The second set of images are problematic, IMO, because the amount of noise per unit of sensor area is relatively close, and when they are that close, differences in conversion style and post-processing artifacts can play more of a role in apparent visual quality than actual RAW noise levels.
If you look at the dark areas in the ISO 6400 comparison, at 100% on my 113 PPI monitor, they look less noisy with the 1Dx. The high-contrast edges look sharper on the 1Dx, too, despite it being upsampled.
When you zoom in to 400%, though, you can clearly see what is really going on; the 1Dx version is almost completely devoid of detail, like a steamroller rolled over it and turned it into a cartoon, in any contiguous area of similar color and tone; an aggressive edge-preserving NR. The real reason for the higher edge contrast in the 1Dx is due to more sharpening, because you can see the sharpening halos, and at 400%, you can see that there is really no better info in the 1Dx at all.

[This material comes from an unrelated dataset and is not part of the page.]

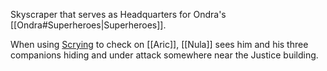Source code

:Skyscraper that serves as Headquarters for Ondra's [[Ondra#Superheroes|Superheroes]].

When using [Scrying](https://www.dndbeyond.com/spells/scrying) to check on [[Aric]], [[Nula]] sees him and his three companions hiding and under attack somewhere near the Justice building.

Also, upsampling is a form of apparent visual (but not informational) noise reduction. Imagine an image of random black pixels and white pixels. They have a lot of contrast, and they really stand out against each other. Upsample that image just a little bit, though, with any method that uses reasonable resampling quality, and then there are no longer any 0,0,0 or 255,255,255 pixels anymore, and everything is in a range between something like 80,80,80 and 175,175,175 and it looks less noisy. So, when you are inspecting detail and noise closely, upsampling one image and not the other creates a sort of perceptual noise reduction in the upsampled one. Perhaps both should have been upsampled, and both converted with no sharpening or NR in a converter capable of doing so, unless you are only interested in the visceral appreciation of the converters and implicit and explicit parameters chosen.